Characterization of the immunological profile of participants stratified in Infected, Unaware Infected and Non-Infected participants

The immunological response was analysed based on the stratification of participants into the I, UI and NI groups as determined by the consensus strategy. The 2 participants self-reported Infected but erroneously classified by the model as NI, along with the 34 used for the Model Construction phase (mcI and mcNI) were excluded from this analysis. Participants classified as UI exhibited levels of IgG specific for wt and BA.2 RBD (median of 27,311 and 9487 ng/ml, respectively) comparable to participants classified as I (median of 21,914 and ng/ml and 8876 ng/ml, respectively). Moreover, their IgG levels were statistically higher compared to NI participants (median of 5710 and 2188 ng/ml for wt and BA.2 RBD-specific IgG; ***P < 0.001; Fig. 5a, b), while no significant differences in the proportion of participants above the binding inhibition threshold value were observed between groups (all P > 0.05; Fig. 5c, d). Similar results were observed when the analysis was performed for the serological response specific for Delta and BA.1 variants (Supplementary Fig. 3). A statistically significant higher frequency of wt RBD⁺ B cells was observed in I and UI (median of 0.27% and 0.28%) compared to the NI group (median of 0.16%; *P = 0.018 and **P = 0.005 respectively; Fig. 5e). Participants classified as I and UI also presented statistically higher frequencies of circulating IgG secreting RBD-specific MBC capable of reactivating upon in vitro stimulation compared to NI participants (median frequency of 4.55% in I, 3.71% in UI and 1.54% in NI; ***P < 0.001; Fig. 5f).

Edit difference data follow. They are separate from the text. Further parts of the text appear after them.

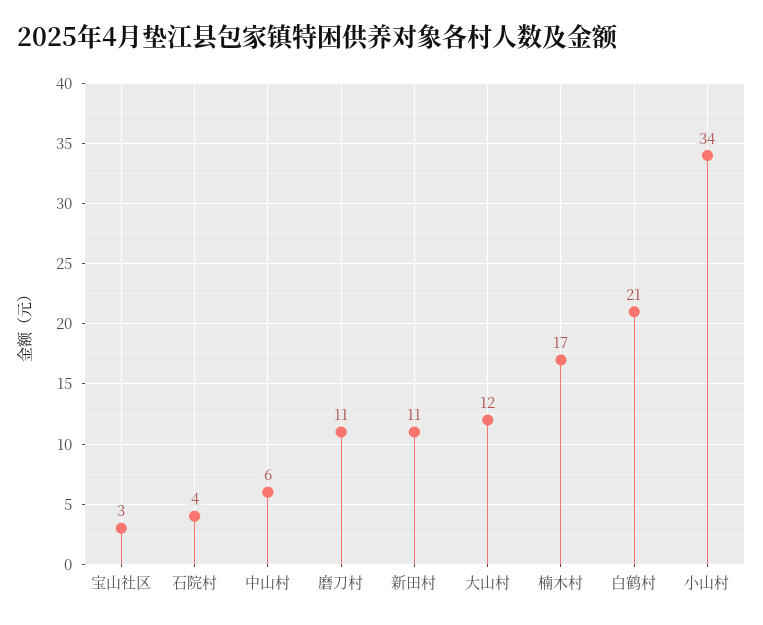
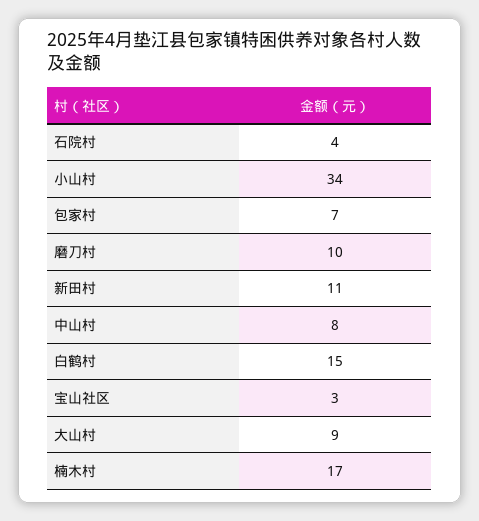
  {
    "宝山社区": 3,
    "石院村": 4,
-   "中山村": 6,
+   "中山村": 8,
-   "磨刀村": 11,
+   "磨刀村": 10,
    "新田村": 11,
-   "大山村": 12,
+   "大山村": 9,
    "楠木村": 17,
-   "白鹤村": 21,
+   "白鹤村": 15,
-   "小山村": 34
+   "小山村": 34,
+   "包家村": 7
  }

**Fig. 5: RBD-specific immune responses in groups with different immunological profile, as classified by the consensus-based model.**

To compare the phenotypes of the RBD⁺ B cells developed among the I, UI and NI groups, the SOM clustering algorithm was applied to the multidimensional flow cytometry data (Fig. 6). According to the combination of the expression of 7 markers (IgD, CD27, CD21, CD38, IgM, IgA, IgG), 12 MBC clusters were identified among the total CD19⁺ no naïve B cells, and grouped in Ig-switched MBC (IgD^– CD27⁺), plasmablast/plasma cells (PB/PC; IgD^– CD38⁺), double negative (DN; IgD^– CD27^–) and unswitched MBC (IgD⁺ CD27⁺) (Fig. 6a). Most of the RBD⁺ B cells fell into IgG⁺ resting MBC (cluster 3), DN CD21⁺ MBC (cluster 4), DN CD21^– MBC (cluster 12) and IgG⁺ activated MBC (cluster 13) (Fig. 6b). When comparing the phenotypes of RBD⁺ B cells among I, UI and NI, statistically higher levels of RBD⁺ IgG+ resting B cells (cluster 3) were detected in participants belonging to the I and UI groups compared to NI (median of 24.53%, 28.1% and 14.69%, respectively, *P = 0.041 and 0.016, respectively, Fig. 6c). Conversely, NI showed statistically higher levels of RBD⁺ DN1 CD21⁺ B cells (cluster 4) compared to I (median of 37.17% and 20% respectively, *P = 0.02, Fig. 6d).